During training, I am feeding the graph with:

train_summary, train_accuracy, cross_entropy_value, _, _ = sess.run(
    [
        merged_summaries, evaluation_step, cross_entropy_mean, train_step,
        increment_global_step
    ],
    feed_dict={
        fingerprint_input: train_fingerprints,
        ground_truth_input: train_ground_truth,
        learning_rate_input: learning_rate_value,
        dropout_prob: 0.5,
        mode_placeholder: True
    })

During validation,

validation_summary, validation_accuracy, conf_matrix = sess.run(
                [merged_summaries, evaluation_step, confusion_matrix],
                feed_dict={
                    fingerprint_input: validation_fingerprints,
                    ground_truth_input: validation_ground_truth,
                    dropout_prob: 1.0,
                    mode_placeholder: False
                })

My loss and accuracy curves (orange is training, blue is validation): Plot of loss vs number of iterations, Plot of accuracy vs number of iterations

The validation loss (and accuracy) seem very erratic. Is my implementation of Batch Normalization wrong? Or is this normal with Batch Normalization and I should wait for more iterations?

3
Does it work normally if you remove BatchNorm? It seems like there could be many things causing this.mxbi
@mxbi it works normally when I remove BatchNorm. I trained the BatchNorm model for 32 epochs but the validation loss did not decrease.Zafarullah Mahmood
Is this still a problem?gab

3 Answers

1
votes

You need to pass is_training to tf.layers.batch_normalization(..., training=is_training) or it tries to normalize the inference minibatches using the minibatch statistics instead of the training statistics, which is wrong.

0
votes

There are mainly two things to check.

1. Are you sure that you are using batch normalization (BN) correctly in the train op?

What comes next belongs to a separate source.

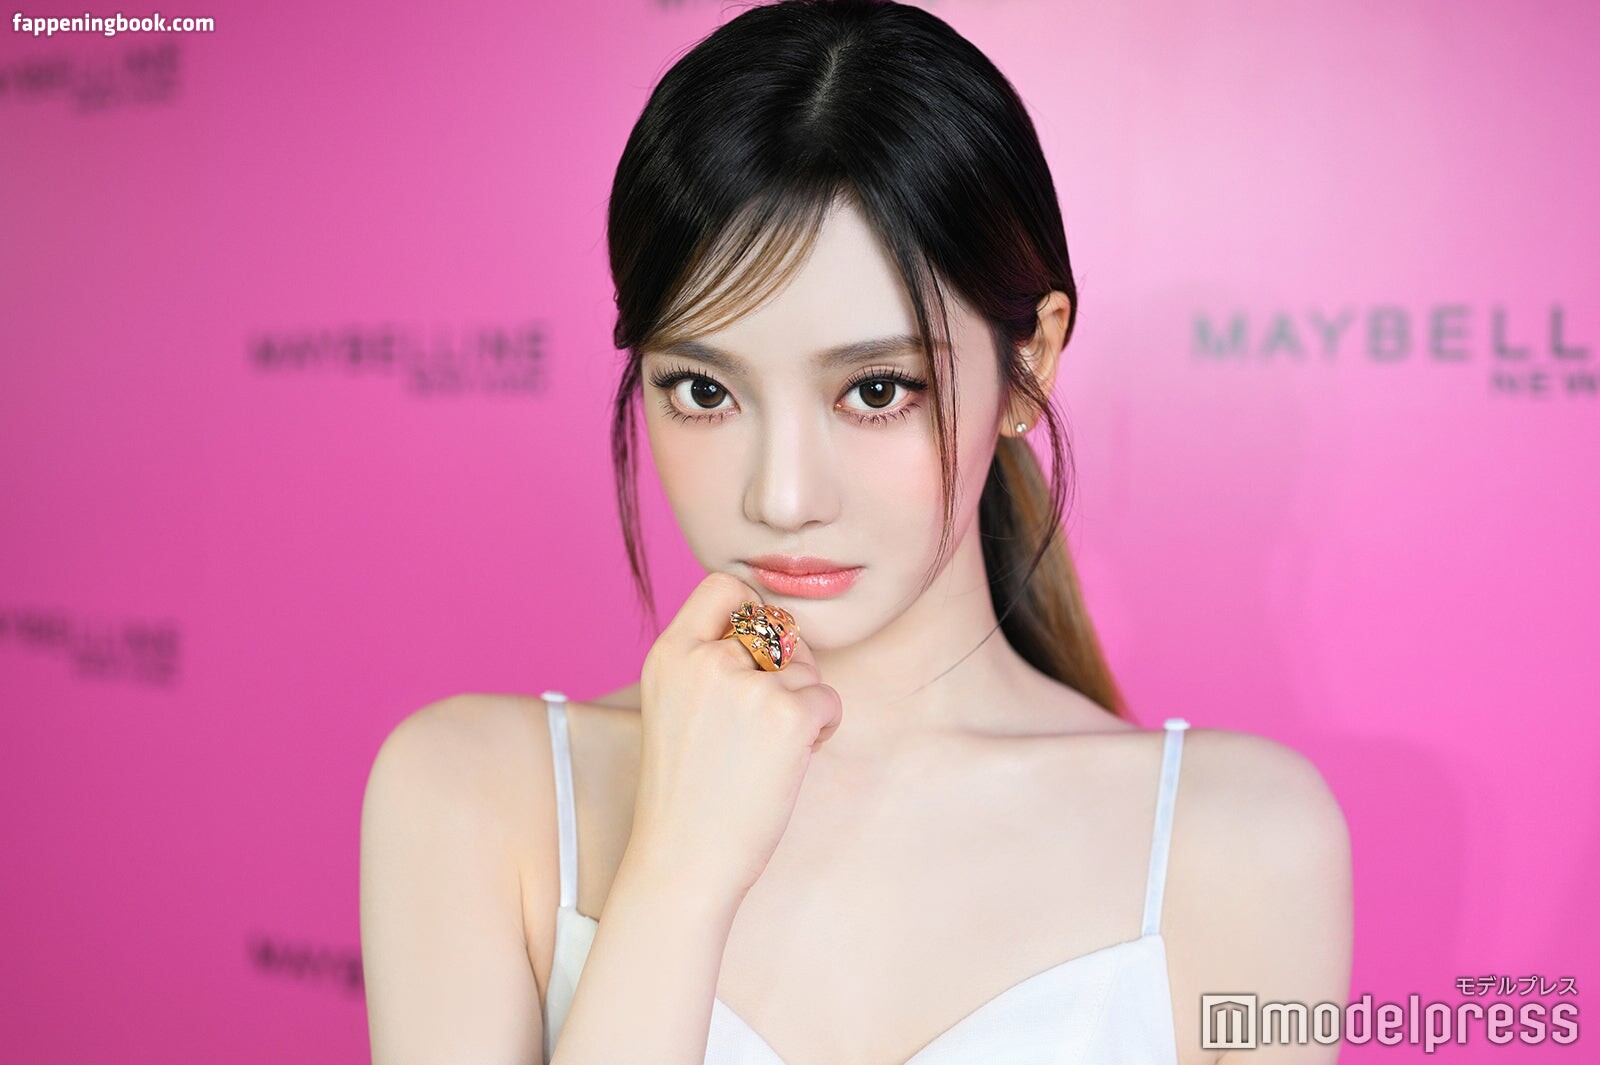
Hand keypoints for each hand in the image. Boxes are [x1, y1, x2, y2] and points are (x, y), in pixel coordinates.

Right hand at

If you read the layer documentation:

Note: when training, the moving_mean and moving_variance need to be updated. By default the update ops are placed in tf.GraphKeys.UPDATE_OPS, so they need to be added as a dependency to the train_op. Also, be sure to add any batch_normalization ops before getting the update_ops collection. Otherwise, update_ops will be empty, and training/inference will not work properly.

For example:

x_norm = tf.layers.batch_normalization(x, training=training)

# ...
update_ops = tf.get_collection(tf.GraphKeys.UPDATE_OPS)
with tf.control_dependencies(update_ops):
     train_op = optimizer.minimize(loss)

2. Otherwise, try lowering the "momentum" in the BN.

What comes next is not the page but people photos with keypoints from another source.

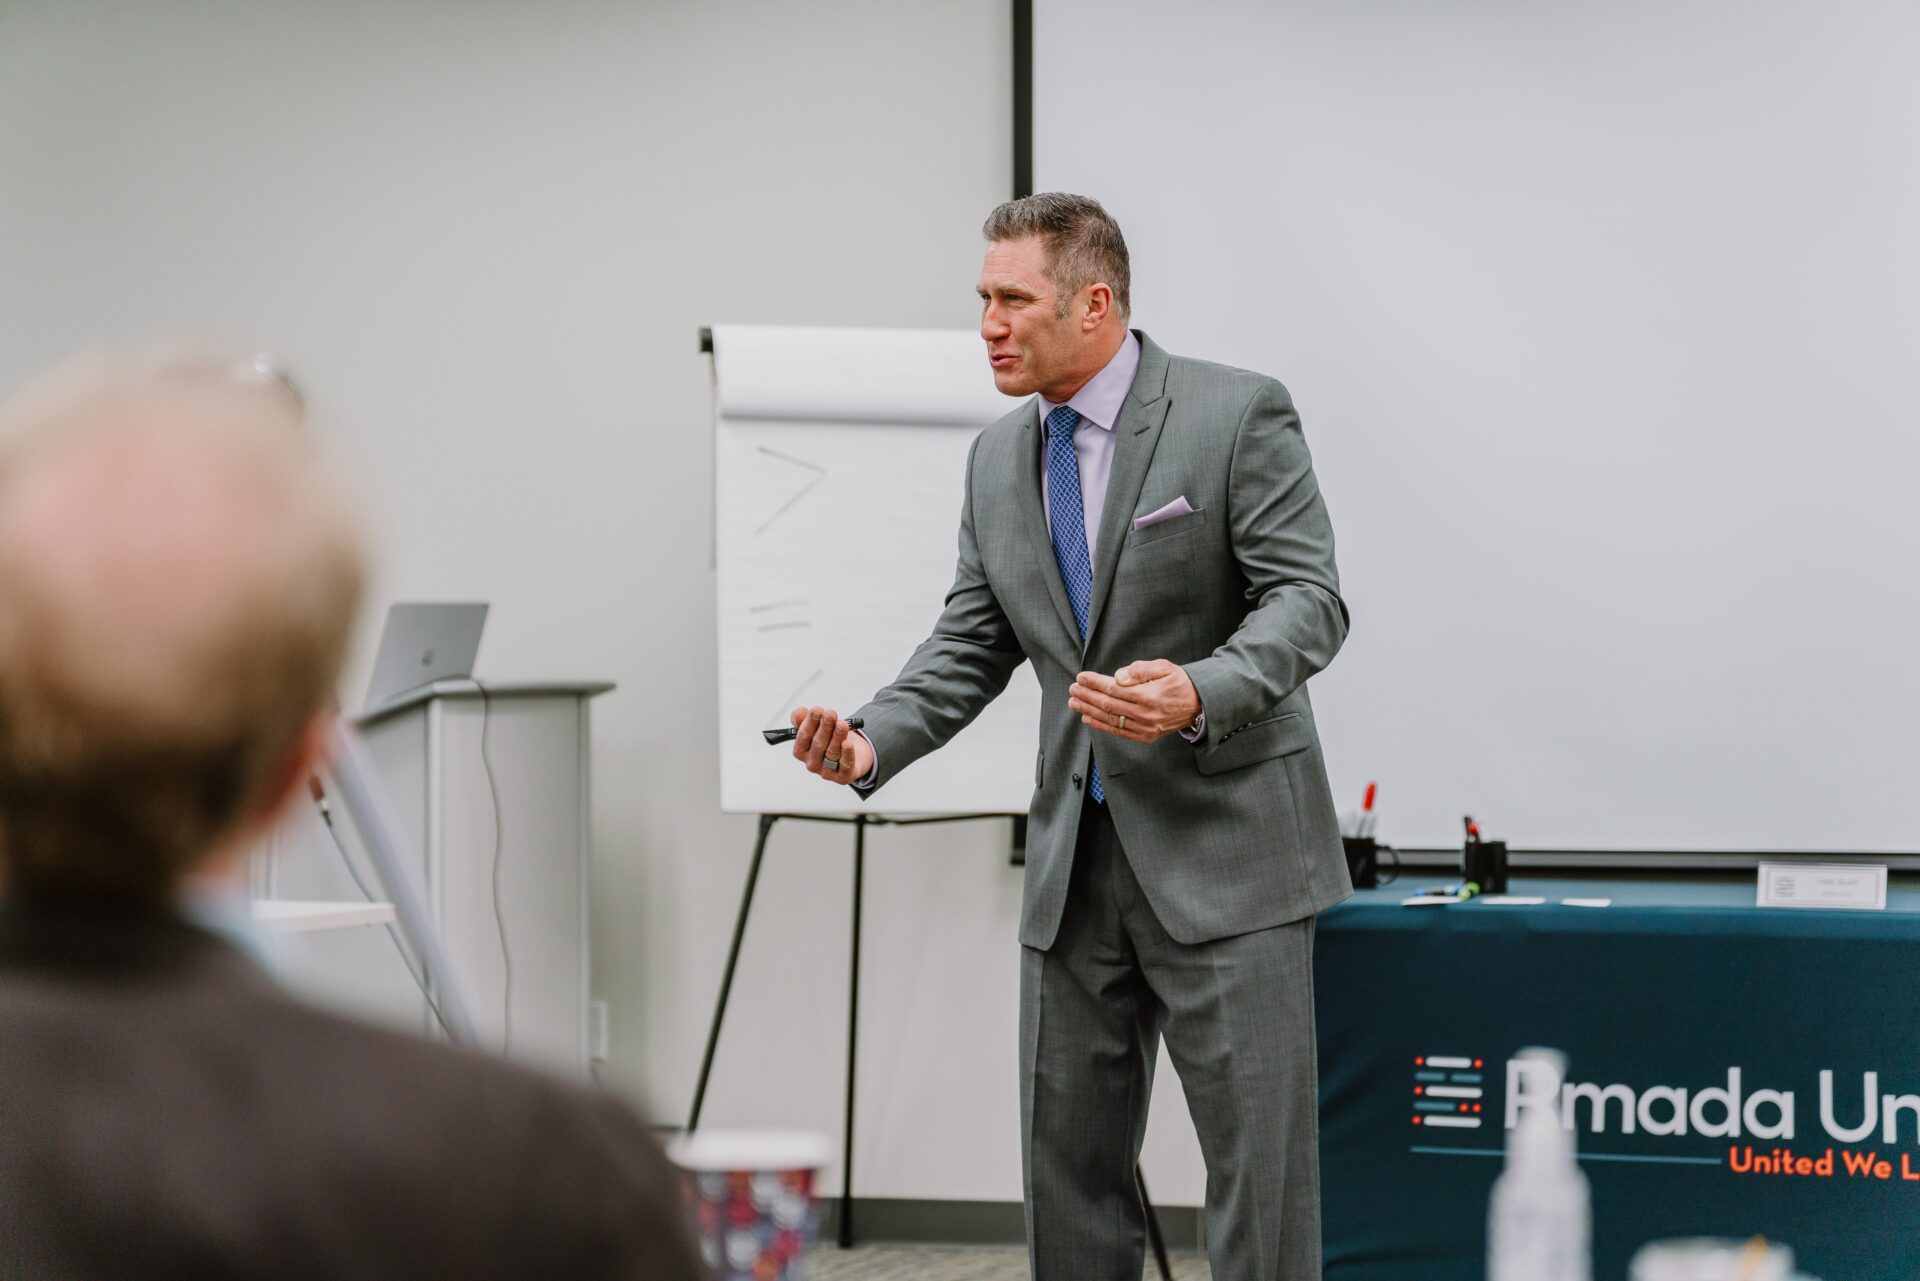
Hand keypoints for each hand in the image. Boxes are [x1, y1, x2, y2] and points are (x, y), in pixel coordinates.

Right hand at [789, 706, 872, 784]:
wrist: (853, 753)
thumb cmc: (829, 738)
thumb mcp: (815, 727)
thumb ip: (803, 719)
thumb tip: (799, 712)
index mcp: (801, 751)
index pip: (803, 737)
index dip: (810, 723)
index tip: (816, 710)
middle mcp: (812, 763)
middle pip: (818, 744)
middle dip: (825, 727)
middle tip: (830, 714)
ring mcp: (827, 771)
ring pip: (832, 752)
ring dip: (837, 736)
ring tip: (842, 724)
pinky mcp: (843, 776)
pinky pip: (845, 764)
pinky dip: (847, 753)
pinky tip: (848, 743)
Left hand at [1068, 659, 1200, 744]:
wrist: (1199, 705)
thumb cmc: (1179, 682)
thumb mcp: (1165, 667)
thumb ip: (1141, 670)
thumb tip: (1118, 676)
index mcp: (1149, 696)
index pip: (1114, 689)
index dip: (1095, 683)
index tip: (1081, 677)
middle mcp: (1146, 714)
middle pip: (1108, 705)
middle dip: (1087, 696)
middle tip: (1073, 688)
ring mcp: (1145, 728)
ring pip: (1110, 719)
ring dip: (1089, 710)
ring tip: (1074, 702)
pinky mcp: (1145, 737)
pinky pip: (1118, 731)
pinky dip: (1100, 725)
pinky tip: (1087, 717)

During the training, in fact, the BN uses two moving averages of the mean and the variance that are supposed to approximate the population statistics. Mean and variance are initialized to 0 and 1 respectively and then, step by step, they are multiplied by the momentum value (default is 0.99) and added the new value*0.01. At inference (test) time, the normalization uses these statistics. For this reason, it takes these values a little while to arrive at the "real" mean and variance of the data.

Source:

https://www.tensorflow.org/api_docs/python/tf/layers/batch_normalization

https://github.com/keras-team/keras/issues/7265

https://github.com/keras-team/keras/issues/3366

The original BN paper can be found here:

https://arxiv.org/abs/1502.03167

0
votes

I also observed oscillations in validation loss when adding batch norm before ReLU. We found that moving the batch norm after the ReLU resolved the issue.